8 hours is a cruel amount of time |
it looks edible at least… |
So… this was delicious! The lamb was super tender, the potatoes were soft but kept their shape. The Guinness and Worcestershire sauce added a nice flavor that wasn’t overpowering. I hope everyone at the food swap enjoys this!
This made about 8 servings. To freeze, split the stew into individual containers and allow to cool completely before putting in the freezer.
Ingredients
- 3 medium-size onions, chopped
- 2 tablespoons olive oil
- 1 tablespoon butter
- 1 tablespoon dried thyme
- 1 tablespoon garlic powder, or 3 garlic cloves, minced
- 4 pounds lamb shoulder, cut into chunks
- 7 carrots, chopped
- 3 leeks, chopped
- 3 tablespoons pearl barley
- 5 cups beef stock
- 1 bottle of Guinness
- 1 tablespoon Worchestershire sauce
- Salt & Pepper, to taste
- 1 bouquet of parsley, thyme, and bay leaves, plus more parsley for garnish
- 6 medium potatoes, peeled and cut into 1 inch cubes
- 1 parsnip, peeled and chopped (leave this to prep last)
- 1 cup frozen peas
Instructions
- First, prepare all your ingredients, except the parsnip. Parsnips turn dark if left out too long after peeling. To avoid this, peel and chop the parsnip last.
- To chop the leeks, cut off the dark leaves at the top, you eat only the whitish part. Cut the roots off the bottom, and then cut the leeks in half lengthwise. Rinse the halved leeks in a bowl of water to remove any sand. Chop the leeks into bite size pieces.
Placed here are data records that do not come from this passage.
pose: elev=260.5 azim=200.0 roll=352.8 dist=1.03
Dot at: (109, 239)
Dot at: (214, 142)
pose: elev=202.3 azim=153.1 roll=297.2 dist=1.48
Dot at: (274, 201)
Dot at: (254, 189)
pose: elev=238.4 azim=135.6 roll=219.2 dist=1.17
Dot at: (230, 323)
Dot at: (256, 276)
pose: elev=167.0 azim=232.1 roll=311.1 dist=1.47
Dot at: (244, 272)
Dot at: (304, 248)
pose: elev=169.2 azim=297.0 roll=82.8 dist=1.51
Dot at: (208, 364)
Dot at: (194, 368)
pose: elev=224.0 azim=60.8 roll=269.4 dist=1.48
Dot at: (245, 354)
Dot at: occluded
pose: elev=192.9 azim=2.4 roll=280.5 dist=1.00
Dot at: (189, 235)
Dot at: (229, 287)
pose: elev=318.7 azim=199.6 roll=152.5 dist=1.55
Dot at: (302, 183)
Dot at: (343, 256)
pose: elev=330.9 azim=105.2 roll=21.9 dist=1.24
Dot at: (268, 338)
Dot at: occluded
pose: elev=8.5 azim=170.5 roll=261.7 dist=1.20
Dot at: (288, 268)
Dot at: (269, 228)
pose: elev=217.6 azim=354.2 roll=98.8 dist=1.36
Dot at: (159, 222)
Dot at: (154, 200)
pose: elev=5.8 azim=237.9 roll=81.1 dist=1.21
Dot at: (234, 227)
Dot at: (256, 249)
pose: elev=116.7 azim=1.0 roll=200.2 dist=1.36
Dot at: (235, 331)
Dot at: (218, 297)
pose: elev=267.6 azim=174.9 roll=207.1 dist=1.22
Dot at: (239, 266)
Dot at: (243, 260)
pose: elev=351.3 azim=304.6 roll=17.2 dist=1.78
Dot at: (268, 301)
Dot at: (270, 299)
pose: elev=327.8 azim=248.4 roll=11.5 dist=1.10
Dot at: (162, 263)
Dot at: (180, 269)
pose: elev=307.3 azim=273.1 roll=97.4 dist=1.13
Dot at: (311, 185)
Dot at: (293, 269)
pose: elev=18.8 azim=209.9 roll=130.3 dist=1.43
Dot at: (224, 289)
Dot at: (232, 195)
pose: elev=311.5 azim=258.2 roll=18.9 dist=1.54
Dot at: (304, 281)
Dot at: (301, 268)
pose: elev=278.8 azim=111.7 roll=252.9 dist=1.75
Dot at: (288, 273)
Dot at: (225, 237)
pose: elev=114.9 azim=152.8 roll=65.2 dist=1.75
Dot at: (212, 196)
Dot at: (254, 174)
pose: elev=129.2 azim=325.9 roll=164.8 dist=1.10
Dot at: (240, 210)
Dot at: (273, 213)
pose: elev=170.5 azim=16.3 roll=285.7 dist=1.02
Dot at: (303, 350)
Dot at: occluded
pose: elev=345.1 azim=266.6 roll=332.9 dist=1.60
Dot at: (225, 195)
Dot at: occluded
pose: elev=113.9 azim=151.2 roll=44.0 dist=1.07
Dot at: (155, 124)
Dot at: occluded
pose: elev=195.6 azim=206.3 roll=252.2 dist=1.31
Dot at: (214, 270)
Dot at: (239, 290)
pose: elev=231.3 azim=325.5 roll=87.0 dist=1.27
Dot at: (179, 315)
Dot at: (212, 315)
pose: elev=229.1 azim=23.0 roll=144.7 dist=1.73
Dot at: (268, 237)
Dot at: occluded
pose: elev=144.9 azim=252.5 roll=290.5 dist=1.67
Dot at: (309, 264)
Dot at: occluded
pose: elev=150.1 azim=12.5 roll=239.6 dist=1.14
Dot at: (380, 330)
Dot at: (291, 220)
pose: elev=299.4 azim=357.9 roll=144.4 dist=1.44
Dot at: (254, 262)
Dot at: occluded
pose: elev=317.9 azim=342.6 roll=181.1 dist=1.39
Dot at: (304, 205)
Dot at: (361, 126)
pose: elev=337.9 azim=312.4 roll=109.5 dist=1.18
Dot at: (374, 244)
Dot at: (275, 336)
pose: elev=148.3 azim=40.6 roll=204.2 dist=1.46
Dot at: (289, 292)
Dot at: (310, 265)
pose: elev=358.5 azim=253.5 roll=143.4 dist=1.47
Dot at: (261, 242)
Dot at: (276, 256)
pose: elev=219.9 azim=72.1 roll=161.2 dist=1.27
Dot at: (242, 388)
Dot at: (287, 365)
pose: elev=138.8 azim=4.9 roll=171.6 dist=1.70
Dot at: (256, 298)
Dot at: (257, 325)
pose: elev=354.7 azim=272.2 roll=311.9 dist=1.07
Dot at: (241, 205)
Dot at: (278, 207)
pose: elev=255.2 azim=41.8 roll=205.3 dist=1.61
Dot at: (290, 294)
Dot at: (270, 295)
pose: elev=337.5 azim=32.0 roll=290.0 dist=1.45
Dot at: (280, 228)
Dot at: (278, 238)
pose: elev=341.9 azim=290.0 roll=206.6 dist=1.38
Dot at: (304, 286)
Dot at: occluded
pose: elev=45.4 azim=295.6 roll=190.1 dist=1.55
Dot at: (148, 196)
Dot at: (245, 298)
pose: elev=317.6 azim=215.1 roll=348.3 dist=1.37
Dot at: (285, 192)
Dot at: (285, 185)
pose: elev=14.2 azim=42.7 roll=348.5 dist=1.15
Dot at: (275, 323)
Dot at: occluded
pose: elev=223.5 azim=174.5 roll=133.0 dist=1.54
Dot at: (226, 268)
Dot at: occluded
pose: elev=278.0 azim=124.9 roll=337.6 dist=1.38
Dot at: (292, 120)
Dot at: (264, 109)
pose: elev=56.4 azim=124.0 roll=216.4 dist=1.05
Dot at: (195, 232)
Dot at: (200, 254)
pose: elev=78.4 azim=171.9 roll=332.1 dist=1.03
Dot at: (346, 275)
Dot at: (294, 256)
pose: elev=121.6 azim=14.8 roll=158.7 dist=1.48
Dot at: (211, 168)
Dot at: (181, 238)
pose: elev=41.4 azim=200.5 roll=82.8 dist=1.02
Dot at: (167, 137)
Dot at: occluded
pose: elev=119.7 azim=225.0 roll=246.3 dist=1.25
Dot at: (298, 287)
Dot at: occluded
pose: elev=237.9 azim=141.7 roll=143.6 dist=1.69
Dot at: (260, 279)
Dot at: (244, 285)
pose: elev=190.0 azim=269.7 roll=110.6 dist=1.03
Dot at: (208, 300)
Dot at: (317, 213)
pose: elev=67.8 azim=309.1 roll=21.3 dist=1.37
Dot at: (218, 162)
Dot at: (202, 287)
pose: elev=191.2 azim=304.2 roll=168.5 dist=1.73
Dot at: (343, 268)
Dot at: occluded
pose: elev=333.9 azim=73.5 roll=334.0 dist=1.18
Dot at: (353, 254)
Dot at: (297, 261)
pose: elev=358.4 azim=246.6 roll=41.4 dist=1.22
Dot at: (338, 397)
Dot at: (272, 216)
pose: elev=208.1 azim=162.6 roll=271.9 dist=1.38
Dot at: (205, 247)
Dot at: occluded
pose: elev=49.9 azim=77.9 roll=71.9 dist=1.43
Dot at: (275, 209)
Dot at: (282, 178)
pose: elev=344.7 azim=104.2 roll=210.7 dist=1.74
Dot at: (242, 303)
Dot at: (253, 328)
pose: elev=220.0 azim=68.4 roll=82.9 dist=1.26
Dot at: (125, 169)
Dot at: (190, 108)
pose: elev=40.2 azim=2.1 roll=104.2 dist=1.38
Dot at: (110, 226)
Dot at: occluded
- Chop your carrots, and onions. Peel and chop the potatoes into 1-inch pieces.
- To begin cooking, add the olive oil and butter to a saute pan over medium-high heat. Add the onions and cook until translucent, about 3-5 minutes.
- Add the dried thyme, garlic powder, and leeks to the onions and stir. (If you have garlic cloves, use three minced garlic cloves).
- Cook until fragrant, about 2-3 minutes.
- Transfer the mixture to the slow cooker. Add the lamb to the saute pan and sear over high heat to brown on all sides.
- Transfer the lamb to the slow cooker.
- Everything from now on will be added straight to the slow cooker.
- Add the carrots and pearl barley.
- Pour the Guinness into the slow cooker.
- Add the stock so that it almost covers the meat and vegetables (if it doesn't add more).
- Season with salt and pepper.
- Add the bouquet and Worcestershire sauce.
- Now peel and chop the parsnip, cutting into bite sized pieces.
- Add the potatoes and parsnips on top of the stew, cover, and cook for 8 hours on low or until the potatoes and lamb are fork tender.
- After 8 hours, remove the bouquet of spices and turn off the slow cooker. Stir in the peas until they are thawed, and allow to cool slightly.
Heike says
yum, yum – can’t wait to try it!!!
Pat Cody says
I was reading the recipe ingredients and trying to decide what in the world was lab shoulder. Not until I came to the directions to add the meat did I realize it was lamb. haha! Made me laugh. Sounds really good. Wondering if beef would mesh with the flavors and be just as tasty?
Deb says
Beef works nicely. Lamb is traditional but beef os OK.
Phyllis Syres says
i’m guessing the slow cooker is on low setting for this?
Kaitlin says
Yes Phyllis! I will update this to note that it should be cooked on low. Thanks for catching that!